**Extrait:**
══════

Quelques heures plus tard dans un brouillard un peu moins opaque, je l’aperçois; le monstre de glace. D’abord, on ne voit qu’une légère ligne contour sur l’horizon blanc. Puis, plus on se rapproche, plus on comprend la grosseur, la sévérité et la beauté de la glace. Un fort sentiment me prend au ventre, une excitation incontrôlable. Pourtant, je connais l’importance du moment, je dois regarder sans ciller les glaçons possibles au-devant du bateau, car même un petit glaçon pourrait l’endommager. Ma concentration balance entre l’observation d’éventuels glaçons et le désir de voir l’immensité du tabulaire à bâbord. Les vagues se brisent violemment sur sa glace bleue et en font un spectacle dont on ne peut se lasser.

Il nous reste moins de 24 heures pour finalement atteindre la péninsule, on devra veiller sans relâche.

Plusieurs nous ont dit qu’on sentait venir les icebergs. Pourtant, la glace n’a aucune odeur…

 

Et bien, je les ai sentis venir, lors de mon dernier quart, j’ai vu un autre tabulaire au loin, puis un deuxième, puis rapidement un troisième et quelques minutes, nous étions entourés d’icebergs énormes. Le brouillard s’étant presque complètement levé, on se demande si l’on n’était pas mieux dans l’ignorance. La navigation devient rapidement corsé pour zigzaguer entre les glaces, mais Christophe assure comme toujours. Ça fait déjà un moment que mes deux heures de quarts sont terminées et que j’ai les mains et les pieds gelés, mais il m’est impossible de rentrer, impossible de manquer ne serait-ce qu’une minute de ce spectacle sans prix. On passe tout près d’un magnifique tabulaire, on l’entend même craquer sous la force des vagues. Selon le GPS, on est qu’à quelques miles de la côte, mais on ne voit toujours pas la terre. L’Antarctique nous a réservé la plus belle des arrivées, car après ce passage magique entre les glaces, les nuages se sont dissipés comme un levé de rideau pour nous faire découvrir la péninsule sous un ciel bleu. Les montagnes trop blanches semblaient irréels. Le ciel trop bleu semblaient être peinturé. Pour ajouter à l’impensable, les baleines sont venues nous saluer. C’était à en verser une larme. Et on s’est senti flotter jusqu’à notre premier mouillage aux îles Melchior.

══════

**Éléments du jeu de données:**
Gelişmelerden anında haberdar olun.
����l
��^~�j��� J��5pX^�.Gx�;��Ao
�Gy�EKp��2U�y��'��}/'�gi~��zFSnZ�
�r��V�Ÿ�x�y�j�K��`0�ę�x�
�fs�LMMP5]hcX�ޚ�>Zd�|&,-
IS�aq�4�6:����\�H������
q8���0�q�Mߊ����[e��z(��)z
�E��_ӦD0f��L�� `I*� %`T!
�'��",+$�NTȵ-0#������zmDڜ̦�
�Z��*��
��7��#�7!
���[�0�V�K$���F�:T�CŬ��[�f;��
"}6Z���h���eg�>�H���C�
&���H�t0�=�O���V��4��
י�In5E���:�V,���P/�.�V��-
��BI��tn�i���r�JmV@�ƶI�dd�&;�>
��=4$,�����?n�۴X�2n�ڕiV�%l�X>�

══════

**Exercices:**
- a) Recopiez l'extrait sur l'arrivée en Antarctique en commençant aux mots « Quelques heures plus » et en vous arrêtant après « peut se lasser. ».
- b) Présentez les lignes de toutes les entrées sous forme de liste JSON de chaînes, à raison d'une chaîne par ligne, sans les lignes vides.

**Réponses:**
- a)
Quelques heures plus tard dans un brouillard un peu moins opaque, je l’aperçois; le monstre de glace. D’abord, on ne voit qu’une légère ligne contour sur l’horizon blanc. Puis, plus on se rapproche, plus on comprend la grosseur, la sévérité et la beauté de la glace. Un fort sentiment me prend au ventre, une excitation incontrôlable. Pourtant, je connais l’importance du moment, je dois regarder sans ciller les glaçons possibles au-devant du bateau, car même un petit glaçon pourrait l’endommager. Ma concentration balance entre l’observation d’éventuels glaçons et le désir de voir l’immensité du tabulaire à bâbord. Les vagues se brisent violemment sur sa glace bleue et en font un spectacle dont on ne peut se lasser.

- b)
[
  "Gelişmelerden anında haberdar olun.",
  "�\u0004���l",
  "��^~�j\u0001�\u001e�� J��\u001b5pX^\u0004�.\u001aGx�;�\b�Ao",
  "\u0006�Gy�EKp��2U�y��'\u0018��}/\u001d'\u0003�gi~�\u0010�zFSnZ�",
  "�r��V�Ÿ�x�y�j�K��`\u00170�ę�x�",
  "�fs�LMM\u0007P5]hcX�ޚ\u0003�>Zd�|&,-",
  "IS�aq�4�6:����\\�H������",
  "q8���0�q�Mߊ����[e��\bz(��)z",
  "�E�\u001a�_ӦD\b0f��L�� \u000f`I*� %`T!",
  "�\u0001\u001a'��\",+$�NTȵ-0#�\u0001��\u0019���zmDڜ̦\u0003�",
  "\u0011�\u001bZ��*��\u001b",
  "��7��#�7!\u0011",
  "���[�0�V�K$�\u0014��F�:T�C\u001cŬ��[\u0015�f;\u0017�\u0010�",
  "\"}6Z���h���eg�>�H���C�\u0019\u0001",
  "\u0012&���H�t0�=�\u0007O\u0007\u001f\u0017���V��4��",
  "י�In5E��\u0010�:�V,���P/�.\u0004�V��-",
  "��BI��tn�\u0019i��\u0015�r�J\u001bmV@�ƶI\u0003\u0007�dd�&;�>",
  "��=4$,�����?n�۴X�2n�ڕiV\u0015�%l�X>\u0001�"
]